Lanjutkan tulisan di bawah tentang melepas jabatan pemimpin redaksi Majalah Insani, mulai setelah kalimat terakhir yang ditampilkan.
=== Potongan Teks ===
Minggu, 10 Januari 2016

Melepas yang Dicinta



Beberapa edisi Majalah Insani yang saya gawangi (dokpri)
            Menyukai “sesuatu” lalu memberi rasa cinta padanya, menjadi sebuah momen yang selalu menyenangkan. Apalagi jika rasa cinta itu mampu menumbuhkan semangat serta meningkatkan kreativitas. Tentu berat jika tiba-tiba harus melepasnya.
            Menulis adalah sesuatu yang membuat saya selalu merasa lebih hidup dan berenergi. Dengan menulis saya seolah bebas menciptakan ruang pribadi. Atau membuka ruang itu untuk bisa dinikmati dan memberi inspirasi bagi siapa saja. Seperti itulah saya menggambarkan kecintaan saya pada menulis yang saya sebut sebagai “sesuatu” tadi.
            Kecintaan pada keterampilan menulis dari waktu ke waktu berhasil menambah warna hidup saya. Bahkan akhirnya saya yakin menyatakan profesi saya saat ini adalah penulis. Seolah saya tidak peduli, jika profesi yang saya sematkan sendiri di diri saya ini mungkin sempat menjadi tertawaan mereka yang lebih mumpuni. *semoga saja belum ada yang menertawakan ya ^^*
         Profesi penulis dari hari ke hari membuka banyak kesempatan kepada saya. Mulai dari mengajar kelas ektrakurikuler "Jurnalistik dan Menulis" di level sekolah dasar, diundang sebagai pemateri di workshop menulis pada beberapa event, hingga didapuk menjadi pemimpin redaksi pada majalah internal di organisai para istri pegawai Bank Indonesia. Maka semakin yakinlah saya bahwa penyematan kata “penulis” sebagai profesi saya bukan sekadar isapan jempol belaka. *sombong sedikit boleh kan ya, ketimbang disombongin :p*
              Baiklah, terlalu panjang prolognya ya. Sebenarnya saya sedang sedih. Pengin curhat. Cuma supaya terlihat elegan dan tidak terkesan lebay, yaaa beginilah. *padahal ya lebay juga ih ... tarik napas dalam* 

Mantan team Redaksi Majalah Insani (2013 - 2015) yang solid (dokpri)
          Begini ceritanya. Pasalnya, saya harus melepas salah satu pekerjaan yang saya cintai. Selama ini saya dipercaya mengomandoi team redaksi majalah internal Persatuan Istri Pegawai Bank Indonesia (PIPEBI). Nama majalah itu adalah Insani. Kepercayaan itu tentunya tidak serta-merta diberikan. Sebelumnya saya memang sudah pernah menjadi anggota bahkan menjabat sebagai wakil pemimpin redaksinya. Ceritanya ada di sini
        Begitulah, mungkin kontribusi saya di majalah itu dinilai baik oleh Ketua PIPEBI terpilih periode 2013 – 2015. *ini bukan ge-er tapi pede, haiiish* Beliau meminta saya duduk di posisi yang lebih menentukan. Resmilah saya menjadi pemimpin redaksi majalah itu sejak 2013 sampai saat ini.
=== Data Sumber ===
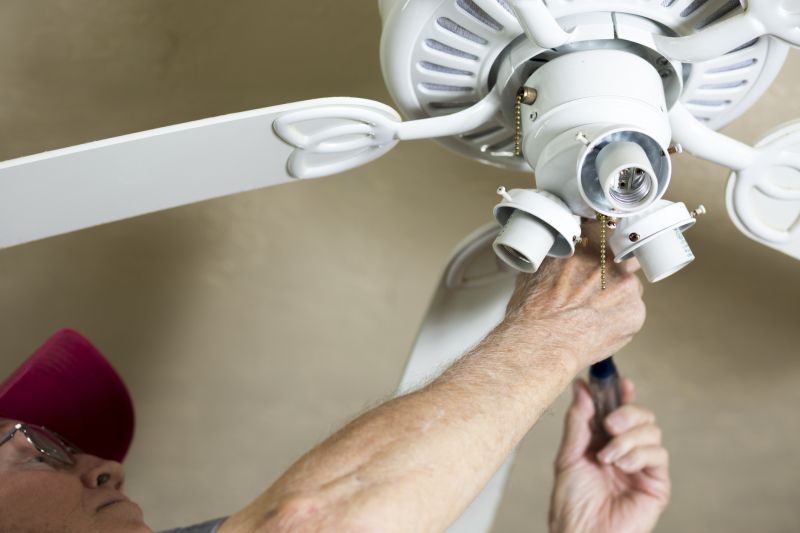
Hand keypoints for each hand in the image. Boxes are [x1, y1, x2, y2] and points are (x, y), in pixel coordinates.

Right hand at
===
=== Data Sumber ===
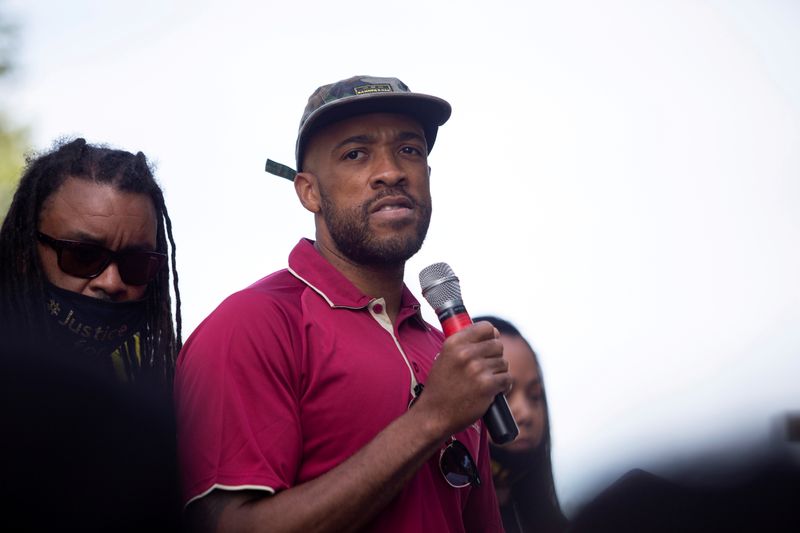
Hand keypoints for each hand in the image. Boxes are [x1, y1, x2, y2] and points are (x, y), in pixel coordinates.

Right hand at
===
→ Jawaban Latihan
         Selama menjadi komando barisan pemimpin redaksi di Majalah Insani, saya sendiri tidak pernah memberi pujian dalam pencapaiannya. Biarkan pembacanya yang menilai. Alhamdulillah, berbagai reward pun menghampiri. Mereka melihat dan mengatakan bahwa Majalah Insani semakin hari semakin bervariasi dan sajian kontennya lebih fresh. Sejujurnya saya tidak mengharapkan pujian. Namun, sebagai manusia biasa tentu saja komentar-komentar positif yang datang dari ibu-ibu istri pegawai BI itu, membuat hati saya berbunga-bunga (semoga semuanya tulus ya). Dan, ini tentu saja tidak lepas dari kerja sama team redaksi, para kontributor, dan bantuan editor spora (dari percetakan) di dalamnya.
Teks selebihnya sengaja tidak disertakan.